Tolkien, al solito grande conoscitore di cuori e degli uomini, ci racconta di quanto nessuna vita è inutile e che scegliendo se stessi ad una nuova vita, si rischia addirittura di privare il mondo di una persona che avrebbe potuto cambiarlo.

Dal verbo latino “patior” derivano tre termini italiani che possono aiutare a capire il personaggio: patire, passione e pazienza.
Il primo indica propriamente una sofferenza, il terzo indica il saper attendere.

La cosa interessante è il secondo: perché per noi è positivo, significa comunemente un moto dell’animo verso qualcosa o qualcuno, un trasporto emotivo, un anelito. Ma non è quindi la passione stessa un aspetto del patire? Non si può dire che il patire e il pazientare sono volti ad un desiderio e ad un’attesa di un bene? L’amore può, quindi, essere considerato un modo privilegiato del patire, spesso infatti l’amore non è qualcosa di scelto, ma qualcosa che nel profondo dell’anima si radica e spinge ognuno a fare gesti, a dire parole unicamente volte alla realizzazione di quel bene.
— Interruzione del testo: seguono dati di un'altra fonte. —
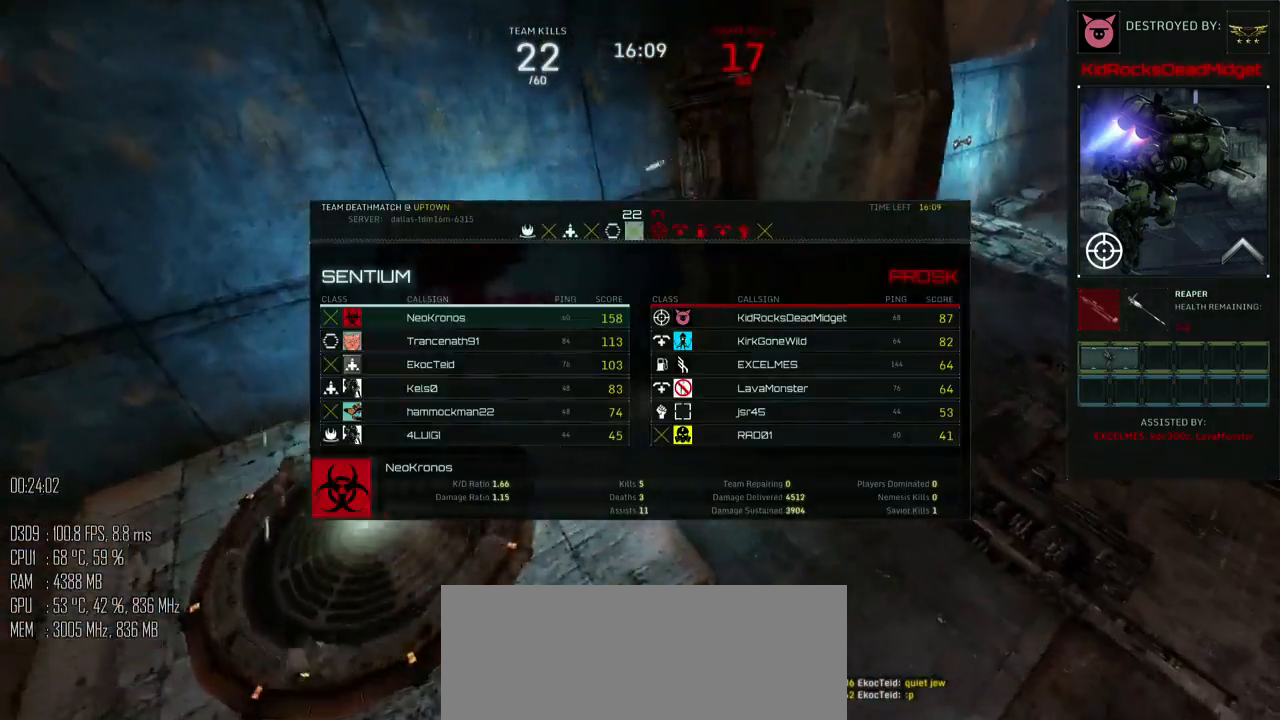
{"keys": [], "mouse": [], "mouse_move": "right", "events": [[267, "tab", "up"]]}
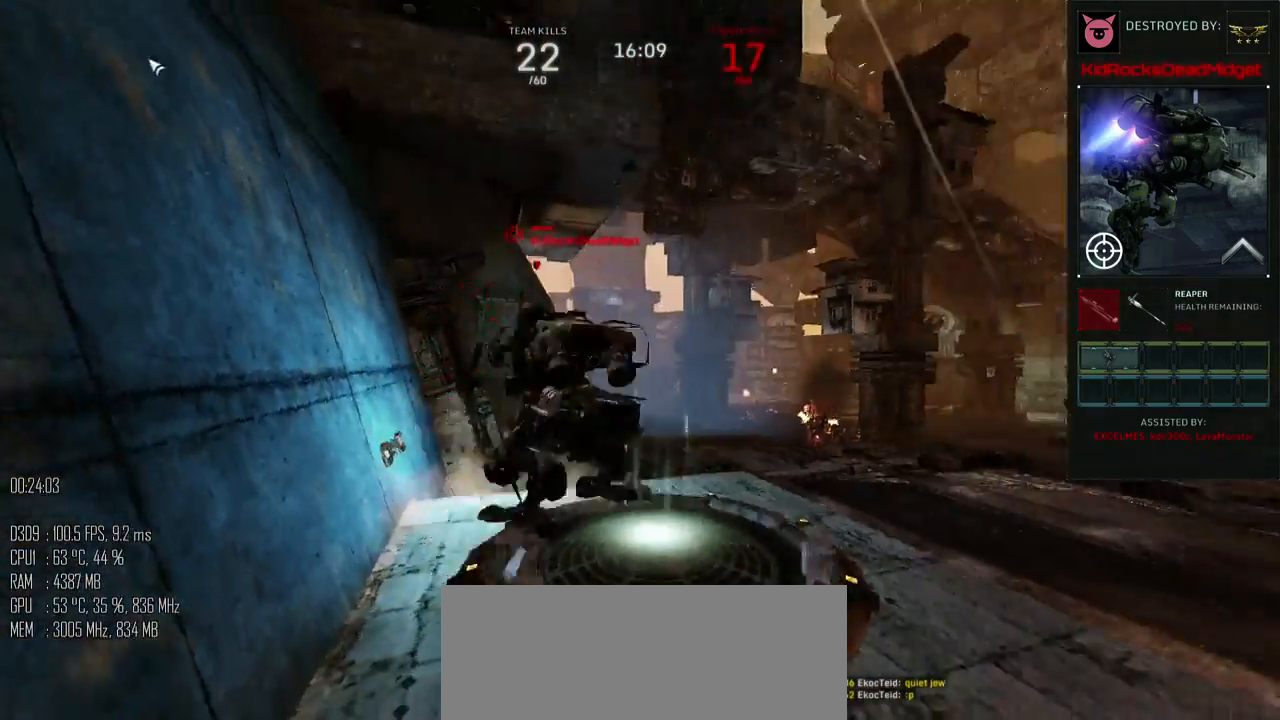
{"keys": [], "mouse": [], "mouse_move": "down-right", "events": []}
Un modo di esprimersi della passione è il coraggio, cioè andare verso l’ignoto pur di conseguirlo, essendo coscienti di affrontare forse qualcosa di insormontabile. Tuor, per proteggere la sua famiglia, Idril e l’ancor piccolo Earendil, affrontò un cammino lungo e difficile, dovendo abbandonare una città invasa e distrutta dai nemici, Gondolin.

A noi forse non è dato di vedere ed affrontare Balrog* e Draghi, ma ci sono cose della vita che somigliano moltissimo a questi. Inutile difendere la vita senza sapere cosa realmente le persone quotidianamente affrontano, ma Tuor a mio avviso ci insegna che per conseguire i beni inestimabili che la vita ha preparato per noi, servono saper patire, saper pazientare ed avere passione.

Francesco Chilla

Note:

Ho tratto le mie notizie dal Silmarillion (pp.299-308), un’opera di Tolkien, e dai Racconti Incompiuti (pp.37-86), un insieme di racconti riordinati e pubblicati dal figlio Christopher dopo la morte del professore.

L’immagine di copertina è “Ulmo” di John Howe, che mostra l’incontro di Tuor con Ulmo, un Vala, cioè una delle Potenze di Valinor che lo designò come suo messaggero e quindi strumento della Provvidenza.

*Balrog: per darvi un’idea, avete presente la scena “tu non puoi passare”? Ebbene, Gandalf affrontò un Balrog in quella scena.